Stored data ▸
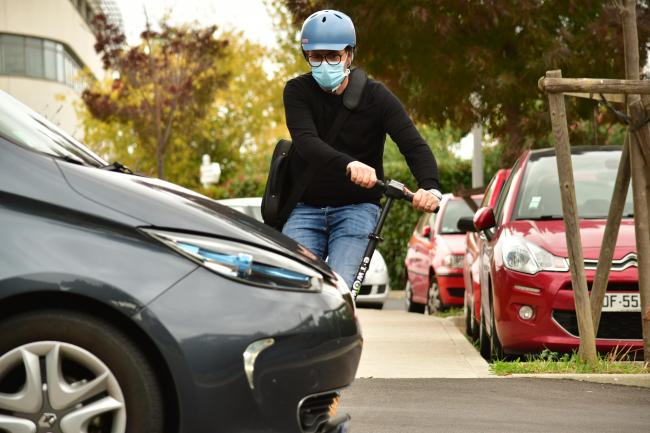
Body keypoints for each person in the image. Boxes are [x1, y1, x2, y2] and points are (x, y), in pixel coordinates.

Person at [282, 9, 441, 289]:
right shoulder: (297, 91)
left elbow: (413, 144)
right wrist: (349, 164)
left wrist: (430, 187)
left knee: (340, 291)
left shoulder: (377, 97)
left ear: (350, 55)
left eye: (333, 56)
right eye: (316, 57)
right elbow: (306, 142)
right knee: (295, 289)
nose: (324, 63)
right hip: (305, 209)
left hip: (356, 210)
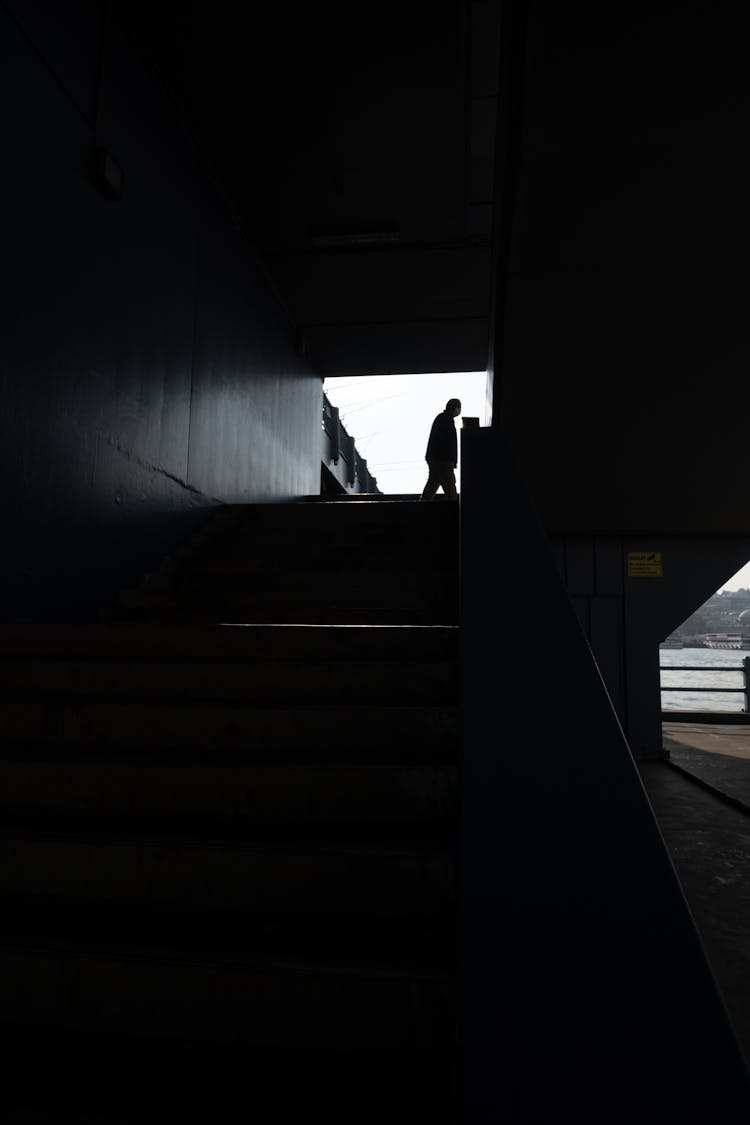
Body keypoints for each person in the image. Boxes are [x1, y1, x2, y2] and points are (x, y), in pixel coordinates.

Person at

Work request ▸ The copy you output must match the entries above exactly, except that it has no pictures.

Solution below ▸
Body keypoints for each person in the image. Boxes are [x1, y1, x2, y2] and points are (x, y), in pixel coordinates.

Person at [282, 9, 441, 289]:
right shoulder: (297, 91)
left elbow: (413, 144)
right wrist: (349, 164)
left wrist: (430, 187)
left knee: (340, 291)
left shoulder: (377, 97)
left ear: (350, 55)
left eye: (333, 56)
right eye: (316, 57)
right elbow: (306, 142)
right knee: (295, 289)
nose: (324, 63)
right hip: (305, 209)
left hip: (356, 210)
Body keypoints for each person in the image. Boxes are [x1, y1, x2, y2] and points are (x, y), in pixel coordinates.

Person at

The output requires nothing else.